[Data to process]
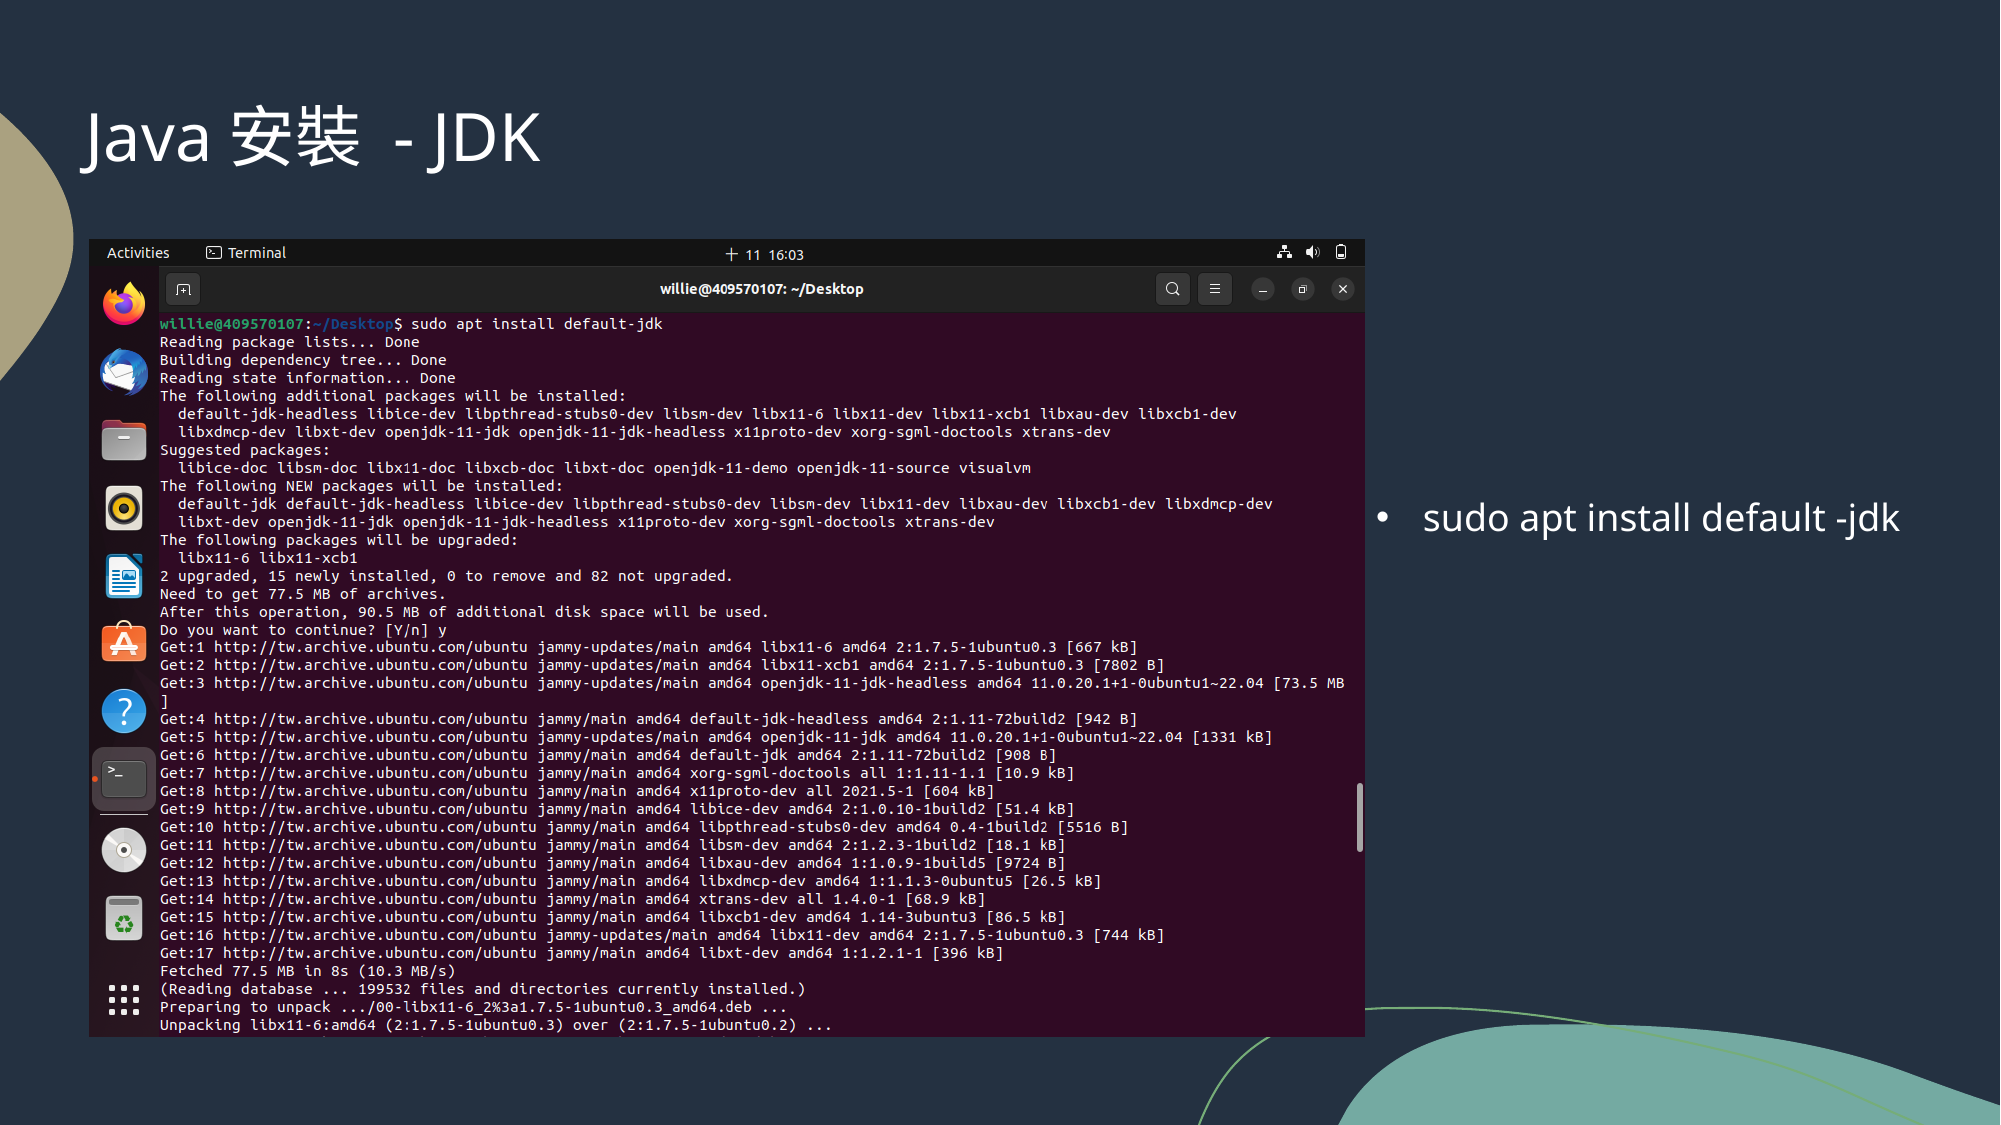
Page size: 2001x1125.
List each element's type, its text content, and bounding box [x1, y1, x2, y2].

text_box Java安裝 - JDK [70, 87, 555, 182]
text_box sudo apt install default -jdk [1365, 486, 1916, 547]
picture [89, 239, 1365, 1037]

[Assignment]
Make an exact copy of all entries above, dropping the images.

[Result of this task]
Page size: 2001x1125.
List each element's type, its text content, and bounding box [x1, y1, x2, y2].

text_box Java安裝 - JDK [70, 87, 555, 182]
text_box sudo apt install default -jdk [1365, 486, 1916, 547]
picture [89, 239, 1365, 1037]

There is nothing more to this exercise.